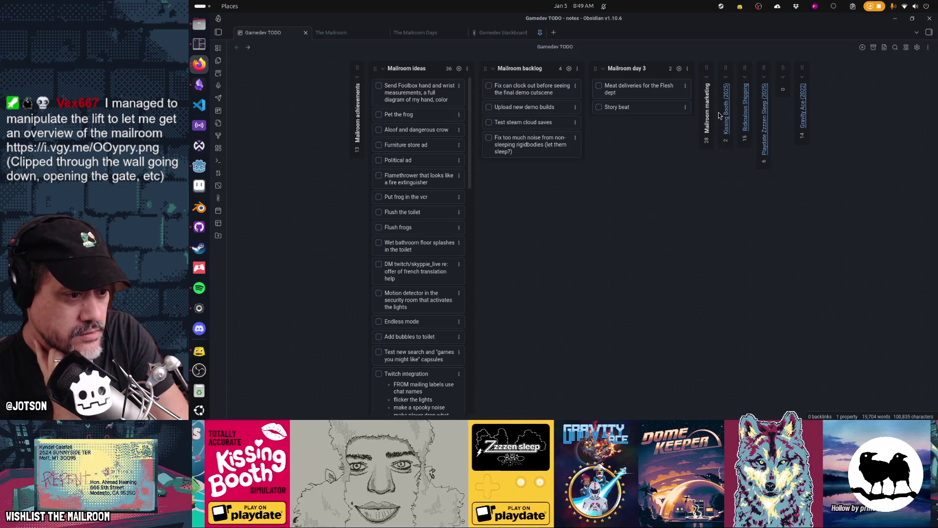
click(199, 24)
* * *
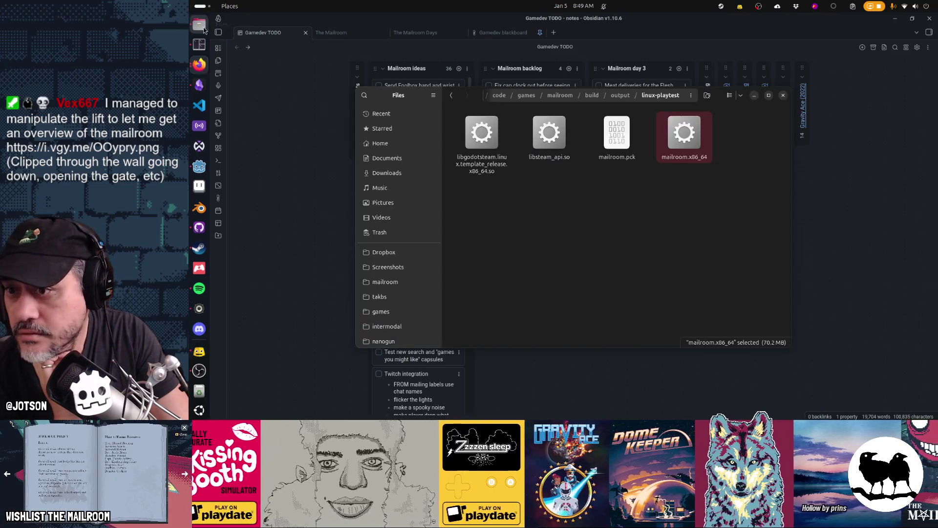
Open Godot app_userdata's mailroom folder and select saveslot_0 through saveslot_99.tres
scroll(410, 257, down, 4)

_YOUR TASK_
Could you set down, word for word, only the lines above from the line with "Open Godot app_userdata's" to the line with "scroll(410, 257, down, 4)", including both?

_YOUR SOLUTION_
Open Godot app_userdata's mailroom folder and select saveslot_0 through saveslot_99.tres
scroll(410, 257, down, 4)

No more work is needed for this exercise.